Your response should contain each line of the data that includes "linejoin".

__Task material__.
* * *
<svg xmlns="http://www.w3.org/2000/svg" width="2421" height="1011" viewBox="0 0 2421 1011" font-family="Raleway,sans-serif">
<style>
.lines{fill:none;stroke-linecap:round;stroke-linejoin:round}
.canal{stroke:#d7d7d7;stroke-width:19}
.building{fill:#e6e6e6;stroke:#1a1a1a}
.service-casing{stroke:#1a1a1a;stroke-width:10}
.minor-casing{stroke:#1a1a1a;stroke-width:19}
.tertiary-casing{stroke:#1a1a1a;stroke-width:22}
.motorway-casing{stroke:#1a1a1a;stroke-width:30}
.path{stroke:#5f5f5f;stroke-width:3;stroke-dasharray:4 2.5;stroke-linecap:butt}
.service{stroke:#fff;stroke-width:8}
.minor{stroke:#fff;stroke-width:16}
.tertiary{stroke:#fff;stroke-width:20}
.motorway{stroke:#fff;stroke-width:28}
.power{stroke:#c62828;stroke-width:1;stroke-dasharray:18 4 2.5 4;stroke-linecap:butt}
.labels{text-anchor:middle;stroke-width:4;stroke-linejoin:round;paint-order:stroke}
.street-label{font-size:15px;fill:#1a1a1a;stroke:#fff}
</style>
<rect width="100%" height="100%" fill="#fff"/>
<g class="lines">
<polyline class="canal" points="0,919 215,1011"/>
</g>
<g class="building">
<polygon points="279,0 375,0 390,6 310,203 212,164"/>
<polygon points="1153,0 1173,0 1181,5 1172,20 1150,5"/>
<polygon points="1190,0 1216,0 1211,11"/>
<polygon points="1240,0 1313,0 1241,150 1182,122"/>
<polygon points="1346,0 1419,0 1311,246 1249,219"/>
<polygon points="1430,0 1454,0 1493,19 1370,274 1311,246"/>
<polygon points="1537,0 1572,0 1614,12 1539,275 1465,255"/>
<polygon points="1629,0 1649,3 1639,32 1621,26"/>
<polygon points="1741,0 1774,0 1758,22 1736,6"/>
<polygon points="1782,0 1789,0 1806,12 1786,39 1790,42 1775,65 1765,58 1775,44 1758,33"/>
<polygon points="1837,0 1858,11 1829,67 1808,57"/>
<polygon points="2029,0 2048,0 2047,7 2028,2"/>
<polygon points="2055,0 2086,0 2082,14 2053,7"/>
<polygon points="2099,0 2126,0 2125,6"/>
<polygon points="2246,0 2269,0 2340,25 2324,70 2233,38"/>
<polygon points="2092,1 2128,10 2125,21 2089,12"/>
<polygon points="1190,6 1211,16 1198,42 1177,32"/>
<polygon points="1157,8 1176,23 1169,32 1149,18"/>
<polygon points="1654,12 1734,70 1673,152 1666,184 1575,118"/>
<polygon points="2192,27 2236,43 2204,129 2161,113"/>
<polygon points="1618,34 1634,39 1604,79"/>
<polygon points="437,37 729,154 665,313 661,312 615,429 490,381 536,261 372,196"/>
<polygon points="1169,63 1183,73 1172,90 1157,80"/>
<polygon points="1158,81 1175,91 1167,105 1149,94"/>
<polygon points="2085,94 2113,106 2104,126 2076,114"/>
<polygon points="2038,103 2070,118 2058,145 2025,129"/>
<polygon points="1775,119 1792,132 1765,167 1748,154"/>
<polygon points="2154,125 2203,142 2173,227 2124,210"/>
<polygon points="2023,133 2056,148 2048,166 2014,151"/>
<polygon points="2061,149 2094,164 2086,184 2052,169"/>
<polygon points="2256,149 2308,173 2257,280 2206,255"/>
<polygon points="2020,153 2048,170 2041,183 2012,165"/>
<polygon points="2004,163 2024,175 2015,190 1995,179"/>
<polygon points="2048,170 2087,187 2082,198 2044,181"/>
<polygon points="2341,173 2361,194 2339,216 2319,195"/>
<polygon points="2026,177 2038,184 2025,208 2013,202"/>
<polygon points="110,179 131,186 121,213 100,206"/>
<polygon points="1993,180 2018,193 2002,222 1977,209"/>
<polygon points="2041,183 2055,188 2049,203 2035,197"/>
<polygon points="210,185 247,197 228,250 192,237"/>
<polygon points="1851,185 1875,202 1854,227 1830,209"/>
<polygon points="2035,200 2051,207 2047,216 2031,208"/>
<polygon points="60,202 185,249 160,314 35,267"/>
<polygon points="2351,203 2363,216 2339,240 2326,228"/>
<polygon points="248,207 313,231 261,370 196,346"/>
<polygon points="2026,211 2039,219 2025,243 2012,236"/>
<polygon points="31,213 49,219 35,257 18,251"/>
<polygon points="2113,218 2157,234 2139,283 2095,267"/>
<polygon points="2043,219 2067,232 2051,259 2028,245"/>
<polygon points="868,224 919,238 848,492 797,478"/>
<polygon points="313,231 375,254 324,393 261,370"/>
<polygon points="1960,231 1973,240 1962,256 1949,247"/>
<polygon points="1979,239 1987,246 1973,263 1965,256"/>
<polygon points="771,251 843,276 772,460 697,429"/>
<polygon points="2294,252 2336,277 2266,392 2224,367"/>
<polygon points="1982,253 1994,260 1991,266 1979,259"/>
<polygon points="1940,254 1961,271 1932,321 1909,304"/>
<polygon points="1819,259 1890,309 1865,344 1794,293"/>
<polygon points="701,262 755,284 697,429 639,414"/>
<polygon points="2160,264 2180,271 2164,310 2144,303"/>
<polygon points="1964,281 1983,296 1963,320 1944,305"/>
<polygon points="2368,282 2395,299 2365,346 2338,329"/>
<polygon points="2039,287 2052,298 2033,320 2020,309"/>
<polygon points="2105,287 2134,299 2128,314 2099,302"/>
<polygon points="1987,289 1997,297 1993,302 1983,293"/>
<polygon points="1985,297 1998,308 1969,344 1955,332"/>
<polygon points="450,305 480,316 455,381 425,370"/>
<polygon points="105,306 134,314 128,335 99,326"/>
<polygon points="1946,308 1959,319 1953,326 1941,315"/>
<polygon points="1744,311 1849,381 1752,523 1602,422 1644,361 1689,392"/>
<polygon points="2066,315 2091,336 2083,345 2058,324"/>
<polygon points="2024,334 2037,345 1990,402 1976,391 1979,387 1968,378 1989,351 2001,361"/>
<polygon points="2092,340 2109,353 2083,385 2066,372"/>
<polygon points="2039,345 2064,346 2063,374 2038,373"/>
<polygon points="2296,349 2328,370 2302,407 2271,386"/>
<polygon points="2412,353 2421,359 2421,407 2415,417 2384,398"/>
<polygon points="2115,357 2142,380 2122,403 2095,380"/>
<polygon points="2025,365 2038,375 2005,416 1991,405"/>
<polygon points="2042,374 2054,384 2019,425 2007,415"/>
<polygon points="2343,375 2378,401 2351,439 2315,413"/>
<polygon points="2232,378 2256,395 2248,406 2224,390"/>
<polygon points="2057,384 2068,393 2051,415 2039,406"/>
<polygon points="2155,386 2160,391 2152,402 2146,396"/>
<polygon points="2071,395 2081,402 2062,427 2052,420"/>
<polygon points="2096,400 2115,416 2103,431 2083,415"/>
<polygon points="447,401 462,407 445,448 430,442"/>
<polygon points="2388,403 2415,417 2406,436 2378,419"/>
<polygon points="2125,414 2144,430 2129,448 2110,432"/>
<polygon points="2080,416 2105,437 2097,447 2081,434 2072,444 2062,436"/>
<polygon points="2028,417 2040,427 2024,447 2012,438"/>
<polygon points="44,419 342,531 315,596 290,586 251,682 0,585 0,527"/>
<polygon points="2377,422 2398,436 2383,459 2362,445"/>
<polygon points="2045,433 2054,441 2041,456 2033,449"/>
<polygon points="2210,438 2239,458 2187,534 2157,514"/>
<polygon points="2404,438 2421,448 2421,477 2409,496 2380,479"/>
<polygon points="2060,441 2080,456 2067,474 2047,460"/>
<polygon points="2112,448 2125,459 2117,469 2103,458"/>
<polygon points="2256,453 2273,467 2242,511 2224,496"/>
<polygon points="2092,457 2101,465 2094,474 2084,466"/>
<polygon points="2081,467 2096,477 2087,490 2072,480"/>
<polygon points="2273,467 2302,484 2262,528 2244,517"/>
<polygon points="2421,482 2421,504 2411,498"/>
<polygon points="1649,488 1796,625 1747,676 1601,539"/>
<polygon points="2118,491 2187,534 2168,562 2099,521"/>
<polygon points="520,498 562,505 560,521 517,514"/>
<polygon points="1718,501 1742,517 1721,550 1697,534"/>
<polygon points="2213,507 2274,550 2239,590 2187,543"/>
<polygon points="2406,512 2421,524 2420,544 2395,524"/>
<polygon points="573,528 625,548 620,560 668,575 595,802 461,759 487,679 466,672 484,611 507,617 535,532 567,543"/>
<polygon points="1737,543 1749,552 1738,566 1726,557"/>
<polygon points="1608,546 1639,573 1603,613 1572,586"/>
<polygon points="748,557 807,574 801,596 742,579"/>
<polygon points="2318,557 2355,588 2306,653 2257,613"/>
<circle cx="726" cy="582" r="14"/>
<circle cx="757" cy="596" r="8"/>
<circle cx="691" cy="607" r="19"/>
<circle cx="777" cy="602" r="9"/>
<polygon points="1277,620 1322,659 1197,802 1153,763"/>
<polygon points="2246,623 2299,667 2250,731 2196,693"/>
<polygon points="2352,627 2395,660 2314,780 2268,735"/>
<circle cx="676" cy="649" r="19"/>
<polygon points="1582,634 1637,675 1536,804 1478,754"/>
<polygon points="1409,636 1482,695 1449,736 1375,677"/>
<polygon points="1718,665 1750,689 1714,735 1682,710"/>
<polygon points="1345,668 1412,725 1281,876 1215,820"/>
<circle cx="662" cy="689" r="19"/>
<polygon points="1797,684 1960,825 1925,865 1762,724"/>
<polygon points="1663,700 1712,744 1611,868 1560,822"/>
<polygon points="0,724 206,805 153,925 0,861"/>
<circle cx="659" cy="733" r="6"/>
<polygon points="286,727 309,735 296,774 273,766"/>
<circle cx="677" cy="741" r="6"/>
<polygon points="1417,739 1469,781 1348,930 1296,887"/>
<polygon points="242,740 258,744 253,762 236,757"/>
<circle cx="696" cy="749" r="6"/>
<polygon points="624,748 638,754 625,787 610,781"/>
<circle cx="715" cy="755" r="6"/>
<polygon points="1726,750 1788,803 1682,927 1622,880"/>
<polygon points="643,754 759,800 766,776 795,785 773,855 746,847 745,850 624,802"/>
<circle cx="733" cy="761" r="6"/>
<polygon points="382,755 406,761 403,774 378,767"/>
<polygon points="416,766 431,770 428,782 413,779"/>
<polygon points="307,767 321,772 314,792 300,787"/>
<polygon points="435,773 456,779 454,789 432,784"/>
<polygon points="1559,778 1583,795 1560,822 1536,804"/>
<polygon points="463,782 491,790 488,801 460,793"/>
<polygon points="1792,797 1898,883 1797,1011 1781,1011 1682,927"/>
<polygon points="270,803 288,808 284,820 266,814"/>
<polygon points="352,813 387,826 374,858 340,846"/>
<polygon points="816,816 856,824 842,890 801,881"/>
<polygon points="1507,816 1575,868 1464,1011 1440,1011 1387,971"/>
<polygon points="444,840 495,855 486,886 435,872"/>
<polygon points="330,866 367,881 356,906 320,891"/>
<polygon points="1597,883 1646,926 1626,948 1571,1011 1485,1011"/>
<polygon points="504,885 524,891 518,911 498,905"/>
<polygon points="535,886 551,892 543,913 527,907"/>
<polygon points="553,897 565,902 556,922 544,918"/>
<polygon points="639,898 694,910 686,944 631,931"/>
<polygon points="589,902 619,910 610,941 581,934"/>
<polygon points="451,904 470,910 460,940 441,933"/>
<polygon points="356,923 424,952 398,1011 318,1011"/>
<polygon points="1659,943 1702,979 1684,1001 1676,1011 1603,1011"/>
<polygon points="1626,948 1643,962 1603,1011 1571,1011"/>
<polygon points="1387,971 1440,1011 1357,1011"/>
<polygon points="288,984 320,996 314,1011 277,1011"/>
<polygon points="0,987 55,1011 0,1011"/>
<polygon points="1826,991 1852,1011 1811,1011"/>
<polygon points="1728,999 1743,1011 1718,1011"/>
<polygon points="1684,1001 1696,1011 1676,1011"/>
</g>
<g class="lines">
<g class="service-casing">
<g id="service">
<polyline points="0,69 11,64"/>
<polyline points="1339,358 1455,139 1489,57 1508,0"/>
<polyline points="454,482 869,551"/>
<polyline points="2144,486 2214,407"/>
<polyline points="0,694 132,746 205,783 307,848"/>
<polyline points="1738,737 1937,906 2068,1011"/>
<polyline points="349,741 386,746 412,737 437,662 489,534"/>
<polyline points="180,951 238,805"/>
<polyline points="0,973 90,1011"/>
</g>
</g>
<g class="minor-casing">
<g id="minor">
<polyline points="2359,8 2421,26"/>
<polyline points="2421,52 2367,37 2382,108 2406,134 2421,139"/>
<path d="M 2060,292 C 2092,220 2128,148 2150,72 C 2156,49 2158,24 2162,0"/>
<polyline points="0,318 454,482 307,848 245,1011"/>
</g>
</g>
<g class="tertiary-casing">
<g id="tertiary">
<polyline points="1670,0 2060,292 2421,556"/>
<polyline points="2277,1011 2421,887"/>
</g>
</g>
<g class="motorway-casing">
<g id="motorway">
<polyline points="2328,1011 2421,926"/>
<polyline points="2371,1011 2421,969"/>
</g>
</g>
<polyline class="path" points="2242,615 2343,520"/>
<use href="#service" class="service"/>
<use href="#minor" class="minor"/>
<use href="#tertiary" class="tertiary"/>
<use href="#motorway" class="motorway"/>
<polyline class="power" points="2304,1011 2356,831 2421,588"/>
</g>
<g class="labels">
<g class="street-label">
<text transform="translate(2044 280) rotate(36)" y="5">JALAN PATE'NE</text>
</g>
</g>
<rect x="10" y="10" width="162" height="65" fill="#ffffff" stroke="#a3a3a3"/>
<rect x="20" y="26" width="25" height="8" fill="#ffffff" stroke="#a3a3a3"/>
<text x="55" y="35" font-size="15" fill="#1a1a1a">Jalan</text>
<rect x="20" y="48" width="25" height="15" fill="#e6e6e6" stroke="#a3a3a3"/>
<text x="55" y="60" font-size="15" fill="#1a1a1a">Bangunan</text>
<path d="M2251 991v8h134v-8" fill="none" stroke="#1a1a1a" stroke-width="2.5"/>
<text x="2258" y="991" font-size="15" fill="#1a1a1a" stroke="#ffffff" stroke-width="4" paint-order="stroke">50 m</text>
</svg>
* * *
__Answer to the exercise__.
.lines{fill:none;stroke-linecap:round;stroke-linejoin:round}
.labels{text-anchor:middle;stroke-width:4;stroke-linejoin:round;paint-order:stroke}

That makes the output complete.